### WORK ITEM
Please give the Kensington and Chelsea text again from the words "In 200 years" through the words "on Cheyne Row.", switching "orchards" for "vineyards".

### DOCUMENT TEXT
•••••
The Royal Borough of Kensington and Chelsea (RBKC) is an inner London borough of royal status. As the smallest borough in London and the second smallest district in England, it is one of the most densely populated in the United Kingdom. It includes the area of Chelsea and Kensington.
The borough is immediately west of the City of Westminster and east of the London Borough of Hammersmith and Fulham. It contains major museums and universities in Albertopolis, department stores such as Harrods, Peter Jones and Harvey Nichols, and embassies in Belgravia, Knightsbridge and Kensington Gardens. It is home to the Notting Hill Carnival, Europe's largest. It contains many of the most expensive residential properties in the world.
The local authority is Kensington and Chelsea London Borough Council. Its motto, adapted from the opening words of the Latin version of Psalm 133, is Quam bonum in Unum habitare, which translates roughly as 'How good it is to dwell in unity'.
The borough was created in 1965 from the former boroughs of Kensington and Chelsea. Kensington's Royal Borough status was inherited by the new borough. The new borough was originally to be called just "Kensington" – the inclusion of Chelsea was locally supported.
Of its history the council states:
Despite the boroughs being separate originally, Kensington and Chelsea still retain their unique characters. Even the amalgamation of the two boroughs, unpopular as it was at the time, has been accepted. Today conservation combined with the adoption of sympathetic new architecture is seen as a key objective. In every corner of the borough signs of its history can be seen: from Grade 1 listed buildings Kensington Palace and the Royal Hospital, Chelsea to others recalled in street names such as Pottery Lane and Hippodrome Mews.
In 200 years the area has been transformed from a ‘rural idyll’ to a thriving part of the modern metropolis. Chelsea had originally been countryside upon which Thomas More] built Beaufort House. More came to Chelsea in 1520 and built the house, which in More’s day had two courtyards laid out between the house and the river, and in the north of the site acres of gardens and orchards were planted. It was from here in 1535 that More was taken to the Tower and beheaded later that year.. This area of Cheyne Walk continued its historic significance; nearby Crosby Hall sits on the river near the Church of Thomas More, and what was once Thomas Carlyle's residence remains on Cheyne Row.
•••••
Data drawn from a dataset:

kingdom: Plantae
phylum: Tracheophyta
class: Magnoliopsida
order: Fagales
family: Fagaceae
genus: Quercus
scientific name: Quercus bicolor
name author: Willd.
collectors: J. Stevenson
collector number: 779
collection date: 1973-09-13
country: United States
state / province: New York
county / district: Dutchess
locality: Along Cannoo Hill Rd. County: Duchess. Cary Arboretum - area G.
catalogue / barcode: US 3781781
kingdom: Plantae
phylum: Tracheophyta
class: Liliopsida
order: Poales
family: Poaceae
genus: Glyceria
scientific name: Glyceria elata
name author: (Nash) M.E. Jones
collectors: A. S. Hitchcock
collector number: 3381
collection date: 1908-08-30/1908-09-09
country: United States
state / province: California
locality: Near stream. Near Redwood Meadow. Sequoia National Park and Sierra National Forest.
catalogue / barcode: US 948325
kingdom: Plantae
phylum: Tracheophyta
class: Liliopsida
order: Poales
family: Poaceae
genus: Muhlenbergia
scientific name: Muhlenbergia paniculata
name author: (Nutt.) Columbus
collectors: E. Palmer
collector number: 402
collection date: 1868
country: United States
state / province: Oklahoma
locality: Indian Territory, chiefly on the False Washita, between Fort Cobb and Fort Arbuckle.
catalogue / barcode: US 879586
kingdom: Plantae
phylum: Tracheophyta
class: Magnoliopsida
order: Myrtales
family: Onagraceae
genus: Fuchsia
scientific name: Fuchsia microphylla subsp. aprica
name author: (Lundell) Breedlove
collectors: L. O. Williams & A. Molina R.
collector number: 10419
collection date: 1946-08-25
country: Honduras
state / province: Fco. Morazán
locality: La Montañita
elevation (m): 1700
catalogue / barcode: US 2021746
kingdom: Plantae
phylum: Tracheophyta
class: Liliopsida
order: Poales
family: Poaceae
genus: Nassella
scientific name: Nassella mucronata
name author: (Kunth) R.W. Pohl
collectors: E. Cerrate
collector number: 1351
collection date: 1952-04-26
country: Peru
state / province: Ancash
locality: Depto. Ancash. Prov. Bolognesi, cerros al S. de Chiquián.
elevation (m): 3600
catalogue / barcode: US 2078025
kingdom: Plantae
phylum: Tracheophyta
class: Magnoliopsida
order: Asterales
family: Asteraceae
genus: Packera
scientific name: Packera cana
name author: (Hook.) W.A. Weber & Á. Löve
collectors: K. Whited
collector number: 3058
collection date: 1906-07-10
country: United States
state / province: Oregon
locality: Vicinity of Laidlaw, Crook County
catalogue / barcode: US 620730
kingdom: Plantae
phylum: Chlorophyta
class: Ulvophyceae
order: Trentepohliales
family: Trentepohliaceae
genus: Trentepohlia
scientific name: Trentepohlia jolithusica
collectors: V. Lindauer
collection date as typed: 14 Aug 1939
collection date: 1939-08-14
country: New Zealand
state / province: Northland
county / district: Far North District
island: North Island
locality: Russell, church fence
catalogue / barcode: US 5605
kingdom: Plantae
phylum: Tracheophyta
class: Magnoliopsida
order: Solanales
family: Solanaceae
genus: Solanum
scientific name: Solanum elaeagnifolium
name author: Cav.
•••••
### TASK RESULT
In 200 years the area has been transformed from a ‘rural idyll’ to a thriving part of the modern metropolis. Chelsea had originally been countryside upon which Thomas More] built Beaufort House. More came to Chelsea in 1520 and built the house, which in More’s day had two courtyards laid out between the house and the river, and in the north of the site acres of gardens and vineyards were planted. It was from here in 1535 that More was taken to the Tower and beheaded later that year.. This area of Cheyne Walk continued its historic significance; nearby Crosby Hall sits on the river near the Church of Thomas More, and what was once Thomas Carlyle's residence remains on Cheyne Row.